Shahdi Feroz, however, was shaking her head. "No, not just yet. To reach Whitehall, we must leave the East End. I have other work to do, first. I believe we should go to the doss houses along Dorset Street, listen to what the women are saying."

Margo winced at the idea of sitting in a room full of street walkers who would remind her of what she'd fought so hard to escape. "Sure," she said gamely, having to force it out through clenched teeth. "There's only about a million of ‘em to choose from."
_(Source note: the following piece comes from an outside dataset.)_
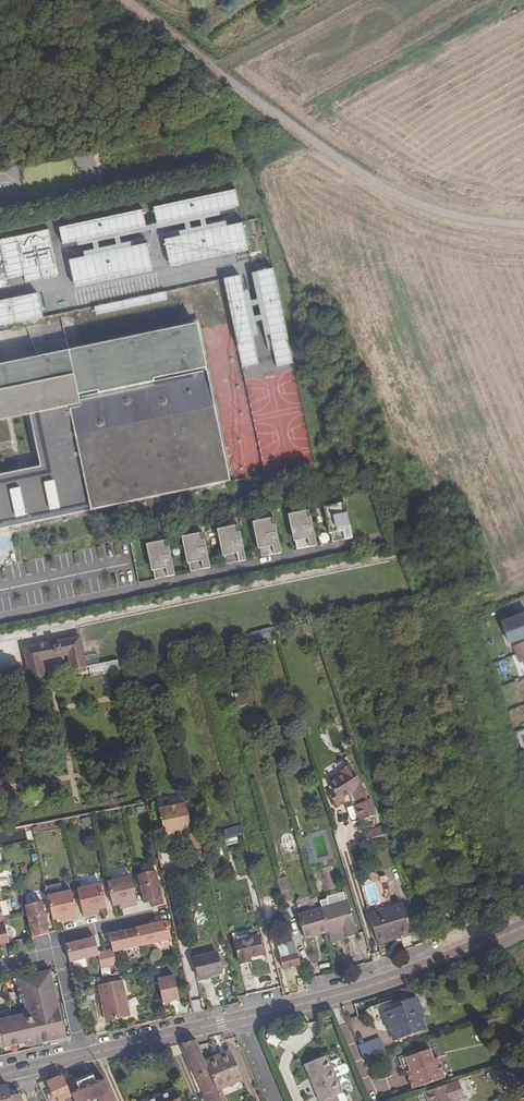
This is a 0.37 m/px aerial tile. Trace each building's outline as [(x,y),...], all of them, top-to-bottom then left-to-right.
[(236,185),(150,204),(154,223),(240,204),(236,185)] [(143,222),(139,207),(54,225),(57,241),(143,222)] [(244,218),(160,235),(166,265),(250,248),(244,218)] [(0,236),(0,288),(58,277),(48,227),(0,236)] [(129,242),(147,239),(145,230),(135,232),(136,236),(128,237),(129,242)] [(146,241),(67,257),(73,286),(152,270),(146,241)] [(271,267),(255,270),(274,365),(290,361),(271,267)] [(238,274),(220,278),(240,369),(258,365),(238,274)] [(0,298),(0,325),(41,317),(36,291),(0,298)] [(196,322),(66,349),(0,363),(0,410),(22,405),(36,468),(0,475),(0,529),(22,524),(83,512),(61,407),(77,404),(76,395),(205,368),(196,322)] [(82,407),(68,409),(89,511),(229,482),(207,375),(80,401),(82,407)] [(341,504),(322,508),(327,532),(339,530),(341,540),(349,538),(341,504)] [(306,511),(286,515),(291,540),(303,537),(306,547),(313,546),(306,511)] [(270,519),(250,523),(255,547),(268,545),(270,555),(277,553),(270,519)] [(234,526),(215,530),(220,555),(232,552),(234,562),(241,561),(234,526)] [(199,534),(179,538),(184,562),(196,559),(199,570),(206,568),(199,534)] [(163,541),(143,545),(148,570),(160,567),(162,577),(170,576),(163,541)] [(499,617),(506,639),(523,633),(523,609),(499,617)] [(78,635),(23,646),(30,678),(42,675),(39,660),(68,654),(71,669),(85,666),(78,635)] [(510,642),(516,659),(523,657),(523,638),(510,642)] [(119,670),(117,660),(88,666),(90,676),(119,670)] [(499,665),(501,672),(513,669),(511,662),(499,665)] [(359,784),(349,767),(326,784),(330,791),(326,794),(335,806),(343,801),(341,799),(347,794),(356,821),(370,816),(359,784)] [(185,828),(188,827),(183,803),(156,810),(161,833),(185,828)] [(374,837),(384,834),(381,826),(372,829),(374,837)] [(374,837),(372,829),(360,833),(363,841),(374,837)] [(243,833),(233,836),(236,845),(245,843),(243,833)] [(374,837),(363,841),(361,841),(363,847),(386,840),(384,834),(374,837)] [(154,869),(135,873),(142,902),(150,901),(151,908),(162,905),(154,869)] [(105,881),(111,905),(119,903),(126,902),(127,906),(128,906),(135,904),(128,875),(105,881)] [(292,903),(286,881),(278,883),(284,905),(292,903)] [(99,882),(75,887),(82,916),(90,914),(89,910),(96,908),(104,907),(99,882)] [(45,894),(51,919),(59,917),(66,915),(67,920),(68,919),(75,918),(68,889),(45,894)] [(39,901),(22,905),(30,937),(46,932),(39,901)] [(321,911),(328,933),(328,936),(331,945),(345,940),(356,937),(347,903),(321,911)] [(373,943),(396,936),(407,932),(398,904),(365,915),(373,943)] [(281,905),(271,906),(272,919),(283,918),(281,905)] [(328,933),(321,911),(297,918),(304,941),(328,933)] [(164,921),(135,927),(140,946),(168,939),(164,921)] [(140,946),(135,927),(110,933),(114,952),(140,946)] [(110,933),(106,935),(109,950),(110,953),(114,952),(110,933)] [(396,936),(373,943),(374,946),(397,939),(396,936)] [(92,938),(88,939),(92,957),(96,956),(95,953),(92,938)] [(88,939),(63,945),(67,963),(92,957),(88,939)] [(265,962),(260,943),(235,949),(241,972),(252,969),(251,966),(265,962)] [(300,965),(295,947),(286,950),(285,943),(276,946),(274,947),(277,959),(280,958),(283,970),(300,965)] [(109,950),(103,951),(107,970),(114,969),(110,953),(109,950)] [(103,951),(95,953),(96,956),(100,971),(107,970),(103,951)] [(219,952),(193,958),(198,978),(224,972),(219,952)] [(21,1042),(22,1046),(37,1043),(36,1037),(44,1036),(45,1042),(55,1040),(54,1035),(60,1033),(48,971),(16,978),(18,982),(14,983),(17,999),(21,998),(25,1013),(0,1018),(0,1047),(21,1042)] [(154,978),(159,1003),(177,1000),(172,974),(154,978)] [(307,991),(303,977),(295,979),(299,993),(307,991)] [(120,980),(97,986),(105,1021),(128,1016),(120,980)] [(401,1004),(396,1006),(407,1034),(422,1029),(418,1017),(423,1015),(416,994),(400,1000),(401,1004)] [(395,1039),(407,1034),(396,1006),(381,1011),(387,1028),(390,1027),(395,1039)] [(205,1062),(196,1040),(182,1044),(204,1094),(203,1095),(206,1100),(222,1100),(217,1090),(205,1062)] [(414,1053),(425,1082),(444,1075),(437,1055),(433,1057),(429,1047),(414,1053)] [(425,1082),(414,1053),(406,1056),(405,1054),(399,1057),(403,1066),(405,1065),(409,1064),(411,1068),(407,1069),(413,1086),(425,1082)] [(242,1079),(231,1054),(223,1058),(222,1055),(205,1062),(217,1090),(242,1079)] [(304,1064),(319,1100),(339,1100),(336,1095),(337,1095),(334,1088),(339,1086),(338,1084),(329,1062),(326,1055),(304,1064)] [(338,1059),(329,1062),(338,1084),(347,1080),(344,1074),(347,1073),(348,1070),(346,1065),(343,1064),(341,1065),(338,1059)] [(93,1076),(76,1084),(79,1089),(70,1093),(72,1097),(74,1100),(104,1100),(95,1082),(93,1076)] [(72,1097),(71,1098),(61,1077),(48,1083),(56,1100),(62,1100),(65,1100),(66,1100),(74,1100),(72,1097)] [(95,1082),(104,1100),(114,1100),(103,1078),(95,1082)] [(423,1092),(426,1100),(451,1100),(444,1084),(423,1092)] [(0,1087),(0,1100),(23,1100),(21,1094),(10,1095),(8,1085),(0,1087)] [(145,1100),(180,1100),(174,1088),(145,1100)]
They set out in mutual silence, walking quickly to keep warm. Margo would've faced the prospect of viewing piles of people left dead by the Black Death with less distaste than the coming interview with doss-house prostitutes. But there literally wasn't a thing she could do to get out of it. Chalk it up to the price of your training, she told herself grimly. After all, it wasn't nearly as awful as being raped by those filthy Portuguese traders and soldiers had been. She'd survived Africa. She'd survive this. Her life—and Shahdi Feroz's—might well depend on it. So she clenched her jaw and did her best to stay prepared for whatever might come next.